Below are records; reproduce exactly the lines from the one that has "left eye: (221, 94)" through the one that has "right elbow: (155, 201)", ends included, and nothing more.

━━━ THE DATA

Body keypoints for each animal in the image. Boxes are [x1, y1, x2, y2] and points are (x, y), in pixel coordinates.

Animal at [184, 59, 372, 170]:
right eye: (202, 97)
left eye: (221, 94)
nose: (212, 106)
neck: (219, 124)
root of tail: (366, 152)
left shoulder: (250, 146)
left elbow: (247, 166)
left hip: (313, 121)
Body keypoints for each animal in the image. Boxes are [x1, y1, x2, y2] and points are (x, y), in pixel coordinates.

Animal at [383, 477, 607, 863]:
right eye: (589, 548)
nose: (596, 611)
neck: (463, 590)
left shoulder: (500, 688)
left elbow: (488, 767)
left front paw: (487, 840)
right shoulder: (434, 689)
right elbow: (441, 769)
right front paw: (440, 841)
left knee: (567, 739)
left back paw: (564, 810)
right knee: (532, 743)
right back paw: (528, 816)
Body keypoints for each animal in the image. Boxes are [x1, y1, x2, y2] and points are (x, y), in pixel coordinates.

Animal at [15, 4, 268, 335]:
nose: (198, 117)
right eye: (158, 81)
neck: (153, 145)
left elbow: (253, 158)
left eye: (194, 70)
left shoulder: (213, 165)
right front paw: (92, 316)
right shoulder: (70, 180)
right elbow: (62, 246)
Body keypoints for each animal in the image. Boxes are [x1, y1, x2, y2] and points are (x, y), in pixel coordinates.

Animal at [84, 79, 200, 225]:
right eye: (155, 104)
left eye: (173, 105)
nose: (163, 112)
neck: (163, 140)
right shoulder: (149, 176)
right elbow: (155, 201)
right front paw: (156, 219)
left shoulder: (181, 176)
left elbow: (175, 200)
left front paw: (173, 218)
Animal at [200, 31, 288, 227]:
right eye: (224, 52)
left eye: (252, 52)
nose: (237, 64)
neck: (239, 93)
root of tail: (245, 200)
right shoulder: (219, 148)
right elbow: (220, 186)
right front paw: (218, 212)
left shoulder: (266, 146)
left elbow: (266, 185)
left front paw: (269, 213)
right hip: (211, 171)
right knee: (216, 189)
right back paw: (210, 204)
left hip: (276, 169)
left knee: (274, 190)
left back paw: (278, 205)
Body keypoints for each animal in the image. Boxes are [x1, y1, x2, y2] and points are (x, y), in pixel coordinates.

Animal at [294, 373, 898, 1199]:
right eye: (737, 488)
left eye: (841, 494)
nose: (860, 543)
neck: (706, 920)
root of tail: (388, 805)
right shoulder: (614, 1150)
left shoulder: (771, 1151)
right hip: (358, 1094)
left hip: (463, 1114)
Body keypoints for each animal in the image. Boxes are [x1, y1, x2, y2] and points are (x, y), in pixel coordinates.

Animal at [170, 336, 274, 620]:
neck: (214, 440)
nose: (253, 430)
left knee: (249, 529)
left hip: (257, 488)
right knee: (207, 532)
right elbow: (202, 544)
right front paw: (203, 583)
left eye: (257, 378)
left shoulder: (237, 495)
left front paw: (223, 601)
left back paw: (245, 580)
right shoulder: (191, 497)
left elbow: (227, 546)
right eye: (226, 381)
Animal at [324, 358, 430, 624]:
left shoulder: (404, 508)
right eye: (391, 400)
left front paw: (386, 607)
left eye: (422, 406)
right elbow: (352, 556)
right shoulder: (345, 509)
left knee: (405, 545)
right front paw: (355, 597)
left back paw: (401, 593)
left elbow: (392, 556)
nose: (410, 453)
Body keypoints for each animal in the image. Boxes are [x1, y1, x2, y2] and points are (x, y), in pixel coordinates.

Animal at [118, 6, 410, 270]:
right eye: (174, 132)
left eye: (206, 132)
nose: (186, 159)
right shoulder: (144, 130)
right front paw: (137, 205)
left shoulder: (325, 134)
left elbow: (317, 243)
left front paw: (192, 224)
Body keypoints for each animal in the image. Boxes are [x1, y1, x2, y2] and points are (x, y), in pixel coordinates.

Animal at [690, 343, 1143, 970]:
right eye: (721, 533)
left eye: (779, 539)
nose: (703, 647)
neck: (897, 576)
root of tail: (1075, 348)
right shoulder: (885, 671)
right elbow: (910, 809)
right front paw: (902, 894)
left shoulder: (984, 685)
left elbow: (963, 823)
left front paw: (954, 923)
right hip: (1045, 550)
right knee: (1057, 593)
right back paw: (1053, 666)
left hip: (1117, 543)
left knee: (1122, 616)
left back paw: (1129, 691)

━━━━━━

YOUR SOLUTION:
left eye: (221, 94)
nose: (212, 106)
neck: (219, 124)
root of tail: (366, 152)
left shoulder: (250, 146)
left elbow: (247, 166)
left hip: (313, 121)
Body keypoints for each animal in the image. Boxes are [x1, y1, x2, y2] and points are (x, y), in pixel coordinates.

Animal at [383, 477, 607, 863]:
right eye: (589, 548)
nose: (596, 611)
neck: (463, 590)
left shoulder: (500, 688)
left elbow: (488, 767)
left front paw: (487, 840)
right shoulder: (434, 689)
right elbow: (441, 769)
right front paw: (440, 841)
left knee: (567, 739)
left back paw: (564, 810)
right knee: (532, 743)
right back paw: (528, 816)
Body keypoints for each animal in the image. Boxes are [x1, y1, x2, y2] and points are (x, y), in pixel coordinates.

Animal at [15, 4, 268, 335]:
nose: (198, 117)
right eye: (158, 81)
neck: (153, 145)
left elbow: (253, 158)
left eye: (194, 70)
left shoulder: (213, 165)
right front paw: (92, 316)
right shoulder: (70, 180)
right elbow: (62, 246)
Body keypoints for each animal in the image. Boxes are [x1, y1, x2, y2] and points are (x, y), in pixel coordinates.

Animal at [84, 79, 200, 225]:
right eye: (155, 104)
left eye: (173, 105)
nose: (163, 112)
neck: (163, 140)
right shoulder: (149, 176)
right elbow: (155, 201)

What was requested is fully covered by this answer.